"Romeo and Juliet" is a 1967 Australian TV play based on the play by William Shakespeare. It was presented as part of the Love and War anthology series on the ABC.

Premise
In the Italian town of Verona, Romeo and Juliet are teenagers from feuding families who fall in love.

Cast
Sean Scully as Romeo
Liza Goddard as Juliet
Syd Conabere as Friar Laurence
Robin Ramsay as Mercutio
David Turnbull as Tybalt
Jennifer Claire
Joseph James
Joan Harris as nurse

Production
It was the first Australian TV presentation of the play and featured a cast of over fifty. "Using young actors makes the story more acceptable," said director Oscar Whitbread. "The basic thing with teenagers is that they tend to become isolated from their parents and society when they fall in love.
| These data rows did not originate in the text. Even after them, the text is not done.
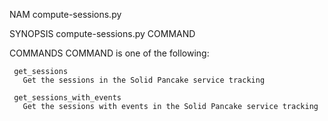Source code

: NAM
    compute-sessions.py

SYNOPSIS
    compute-sessions.py COMMAND

COMMANDS
    COMMAND is one of the following:

     get_sessions
       Get the sessions in the Solid Pancake service tracking

     get_sessions_with_events
       Get the sessions with events in the Solid Pancake service tracking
But do we, as adults, understand the purity of their love?"

It was filmed in Melbourne. The production was announced in July and rehearsals began in September.  The adaptation was by Alan Cole of Melbourne University. Whitbread claimed that "Alan Cole has adapted it beautifully."

Reception
The Age called it "a really splendid achievement."

The Sydney Morning Herald said the production "will not need to be kept for generations ungotten and unborn...listening was like reading with every line spaced out. Sean Scully and Liza Goddard were looking as though they wanted to play it in jeans... The production lacked creative direction."